Explorations, the care of his little settlement at Quebec, trading operations, and two visits to France occupied Champlain's attention during the next few years. Down to this time no white man's foot had ever trodden the vast wilderness beyond the rapids above Hochelaga. Stories had filtered through concerning great waters far to the West and North, of hidden minerals there, and of fertile lands. Champlain was determined to see these things for himself and it was to that end that he made his two great trips to the interior, in 1613 and 1616, respectively.

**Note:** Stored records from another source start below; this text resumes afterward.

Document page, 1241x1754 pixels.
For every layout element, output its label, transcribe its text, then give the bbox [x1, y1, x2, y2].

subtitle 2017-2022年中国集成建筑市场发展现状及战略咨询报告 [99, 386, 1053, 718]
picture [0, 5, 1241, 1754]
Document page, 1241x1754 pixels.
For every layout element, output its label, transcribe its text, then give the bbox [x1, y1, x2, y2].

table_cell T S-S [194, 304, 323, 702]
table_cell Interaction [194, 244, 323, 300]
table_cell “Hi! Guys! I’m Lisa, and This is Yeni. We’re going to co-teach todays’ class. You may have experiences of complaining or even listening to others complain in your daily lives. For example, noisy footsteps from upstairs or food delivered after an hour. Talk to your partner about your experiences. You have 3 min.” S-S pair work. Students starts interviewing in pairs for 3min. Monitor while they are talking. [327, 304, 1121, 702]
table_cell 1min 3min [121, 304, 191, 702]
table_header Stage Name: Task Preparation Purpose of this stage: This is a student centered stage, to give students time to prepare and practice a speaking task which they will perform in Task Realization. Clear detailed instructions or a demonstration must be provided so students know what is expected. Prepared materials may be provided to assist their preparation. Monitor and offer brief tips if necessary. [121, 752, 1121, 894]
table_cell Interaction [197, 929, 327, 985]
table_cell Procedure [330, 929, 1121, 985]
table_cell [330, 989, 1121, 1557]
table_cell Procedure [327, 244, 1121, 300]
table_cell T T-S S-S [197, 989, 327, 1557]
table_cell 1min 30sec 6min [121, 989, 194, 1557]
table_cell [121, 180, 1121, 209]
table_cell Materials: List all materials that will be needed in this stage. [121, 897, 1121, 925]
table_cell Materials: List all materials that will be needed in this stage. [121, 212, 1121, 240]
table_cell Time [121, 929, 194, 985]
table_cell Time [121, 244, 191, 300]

The expedition of 1613 was not a journey of indefinite exploration; it had a very definite end in view. A few years previously Champlain had sent into the villages of the Algonquins on the upper Ottawa River a young Frenchman named Vignau, in order that by living for a time among these people he might learn their language and become useful as an interpreter. In 1612 Vignau came back with a marvelous story concerning a trip which he had made with his Algonquin friends to the Great North Sea where he had seen the wreck of an English vessel. This striking news inflamed Champlain's desire to find out whether this was not the route for which both Cartier and he himself had so eagerly searched—the western passage to Cathay and the Indies. There is evidence that the explorer from the first doubted the truth of Vignau's story, but in 1613 he decided to make sure and started up the Ottawa River, taking the young man with him to point the way.